Entries shown:
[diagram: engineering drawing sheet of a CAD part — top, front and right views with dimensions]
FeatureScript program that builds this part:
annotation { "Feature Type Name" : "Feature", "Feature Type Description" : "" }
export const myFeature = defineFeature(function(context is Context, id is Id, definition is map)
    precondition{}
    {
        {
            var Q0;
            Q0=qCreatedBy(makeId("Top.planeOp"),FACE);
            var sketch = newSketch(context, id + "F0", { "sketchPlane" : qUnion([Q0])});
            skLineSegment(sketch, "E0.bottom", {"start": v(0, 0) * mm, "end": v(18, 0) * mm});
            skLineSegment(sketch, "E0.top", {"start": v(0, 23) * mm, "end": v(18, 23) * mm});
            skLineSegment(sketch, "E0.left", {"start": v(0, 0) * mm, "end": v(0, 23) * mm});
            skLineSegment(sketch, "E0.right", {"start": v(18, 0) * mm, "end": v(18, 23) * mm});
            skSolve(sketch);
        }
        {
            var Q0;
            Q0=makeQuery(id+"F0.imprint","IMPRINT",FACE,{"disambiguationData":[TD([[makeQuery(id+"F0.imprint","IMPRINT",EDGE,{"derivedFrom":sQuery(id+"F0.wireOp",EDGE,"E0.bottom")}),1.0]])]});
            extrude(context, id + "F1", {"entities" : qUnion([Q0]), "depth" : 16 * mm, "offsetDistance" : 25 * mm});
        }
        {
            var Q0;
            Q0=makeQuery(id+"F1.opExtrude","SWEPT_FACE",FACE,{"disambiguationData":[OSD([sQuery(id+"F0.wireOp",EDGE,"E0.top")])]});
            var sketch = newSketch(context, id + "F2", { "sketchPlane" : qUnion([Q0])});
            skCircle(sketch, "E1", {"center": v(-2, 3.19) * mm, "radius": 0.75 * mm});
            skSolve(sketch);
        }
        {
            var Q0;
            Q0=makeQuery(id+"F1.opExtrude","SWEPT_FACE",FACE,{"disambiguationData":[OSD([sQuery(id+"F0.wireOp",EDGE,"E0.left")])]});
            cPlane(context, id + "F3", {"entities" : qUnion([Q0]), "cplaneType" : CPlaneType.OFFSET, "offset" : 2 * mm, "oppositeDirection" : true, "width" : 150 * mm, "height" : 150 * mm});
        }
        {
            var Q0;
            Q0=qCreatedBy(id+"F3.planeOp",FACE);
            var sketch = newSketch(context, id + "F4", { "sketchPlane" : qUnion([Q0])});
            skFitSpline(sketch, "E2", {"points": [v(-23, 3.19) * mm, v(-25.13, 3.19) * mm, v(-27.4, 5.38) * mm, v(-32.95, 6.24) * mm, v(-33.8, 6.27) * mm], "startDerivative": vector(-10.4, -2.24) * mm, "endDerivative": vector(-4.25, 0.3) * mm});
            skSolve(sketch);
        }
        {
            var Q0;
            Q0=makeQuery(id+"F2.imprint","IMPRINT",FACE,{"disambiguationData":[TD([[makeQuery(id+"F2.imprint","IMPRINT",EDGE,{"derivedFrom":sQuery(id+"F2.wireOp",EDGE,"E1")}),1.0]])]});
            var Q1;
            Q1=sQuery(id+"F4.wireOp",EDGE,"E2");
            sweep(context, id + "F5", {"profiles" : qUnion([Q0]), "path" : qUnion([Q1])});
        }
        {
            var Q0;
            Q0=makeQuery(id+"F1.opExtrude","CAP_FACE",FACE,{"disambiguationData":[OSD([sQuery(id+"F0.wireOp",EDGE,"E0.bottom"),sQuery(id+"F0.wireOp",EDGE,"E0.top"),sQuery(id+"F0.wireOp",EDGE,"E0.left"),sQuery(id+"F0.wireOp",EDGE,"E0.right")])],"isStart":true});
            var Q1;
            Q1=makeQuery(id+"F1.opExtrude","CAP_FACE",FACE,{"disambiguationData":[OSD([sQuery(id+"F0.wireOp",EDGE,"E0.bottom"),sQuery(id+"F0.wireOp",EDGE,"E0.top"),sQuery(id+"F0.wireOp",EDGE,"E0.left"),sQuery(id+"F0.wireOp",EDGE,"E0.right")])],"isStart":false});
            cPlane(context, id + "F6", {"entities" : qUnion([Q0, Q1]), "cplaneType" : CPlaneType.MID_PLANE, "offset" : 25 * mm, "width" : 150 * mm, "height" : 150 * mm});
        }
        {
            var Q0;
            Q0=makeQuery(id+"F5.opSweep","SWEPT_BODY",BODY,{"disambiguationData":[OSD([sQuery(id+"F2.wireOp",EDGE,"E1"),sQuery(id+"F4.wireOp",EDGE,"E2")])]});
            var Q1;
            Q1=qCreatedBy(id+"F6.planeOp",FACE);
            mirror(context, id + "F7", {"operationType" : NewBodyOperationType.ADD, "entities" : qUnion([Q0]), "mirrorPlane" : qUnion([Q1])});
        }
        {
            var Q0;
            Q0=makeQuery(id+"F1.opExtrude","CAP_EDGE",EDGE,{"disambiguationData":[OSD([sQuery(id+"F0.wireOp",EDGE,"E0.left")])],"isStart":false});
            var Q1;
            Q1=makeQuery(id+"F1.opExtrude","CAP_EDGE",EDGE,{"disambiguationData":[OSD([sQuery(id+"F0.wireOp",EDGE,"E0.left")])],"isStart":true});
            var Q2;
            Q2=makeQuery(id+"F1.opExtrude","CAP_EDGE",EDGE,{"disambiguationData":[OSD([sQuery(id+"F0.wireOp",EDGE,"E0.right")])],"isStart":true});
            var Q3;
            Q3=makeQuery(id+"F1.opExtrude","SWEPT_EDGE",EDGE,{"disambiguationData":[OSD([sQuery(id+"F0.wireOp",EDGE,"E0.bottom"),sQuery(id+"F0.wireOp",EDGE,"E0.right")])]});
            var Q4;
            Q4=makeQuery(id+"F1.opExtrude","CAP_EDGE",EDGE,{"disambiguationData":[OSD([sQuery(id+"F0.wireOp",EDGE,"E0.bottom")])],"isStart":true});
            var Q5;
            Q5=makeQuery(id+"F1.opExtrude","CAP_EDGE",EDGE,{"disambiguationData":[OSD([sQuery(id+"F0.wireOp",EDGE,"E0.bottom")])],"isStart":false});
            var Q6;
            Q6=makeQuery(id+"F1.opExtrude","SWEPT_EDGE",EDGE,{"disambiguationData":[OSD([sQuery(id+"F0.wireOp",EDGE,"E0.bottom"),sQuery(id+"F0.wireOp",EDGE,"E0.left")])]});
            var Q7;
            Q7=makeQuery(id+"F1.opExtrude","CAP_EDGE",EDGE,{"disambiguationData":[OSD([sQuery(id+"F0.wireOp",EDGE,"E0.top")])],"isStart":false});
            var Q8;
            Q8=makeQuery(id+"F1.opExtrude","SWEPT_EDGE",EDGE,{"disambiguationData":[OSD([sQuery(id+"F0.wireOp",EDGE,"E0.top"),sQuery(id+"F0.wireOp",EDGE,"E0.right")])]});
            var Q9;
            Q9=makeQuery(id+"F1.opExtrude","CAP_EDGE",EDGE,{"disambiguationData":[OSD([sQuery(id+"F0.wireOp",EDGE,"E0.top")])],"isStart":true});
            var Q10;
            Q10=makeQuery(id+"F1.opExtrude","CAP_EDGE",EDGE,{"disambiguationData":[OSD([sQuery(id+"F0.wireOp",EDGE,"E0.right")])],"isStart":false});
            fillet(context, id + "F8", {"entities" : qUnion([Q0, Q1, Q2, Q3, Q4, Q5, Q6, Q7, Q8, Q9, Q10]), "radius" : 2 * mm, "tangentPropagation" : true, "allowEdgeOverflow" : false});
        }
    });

Aim of the task:
Gather every line from the listing above that contains the string "derivedFrom".

Problem solution:
            Q0=makeQuery(id+"F0.imprint","IMPRINT",FACE,{"disambiguationData":[TD([[makeQuery(id+"F0.imprint","IMPRINT",EDGE,{"derivedFrom":sQuery(id+"F0.wireOp",EDGE,"E0.bottom")}),1.0]])]});
            Q0=makeQuery(id+"F2.imprint","IMPRINT",FACE,{"disambiguationData":[TD([[makeQuery(id+"F2.imprint","IMPRINT",EDGE,{"derivedFrom":sQuery(id+"F2.wireOp",EDGE,"E1")}),1.0]])]});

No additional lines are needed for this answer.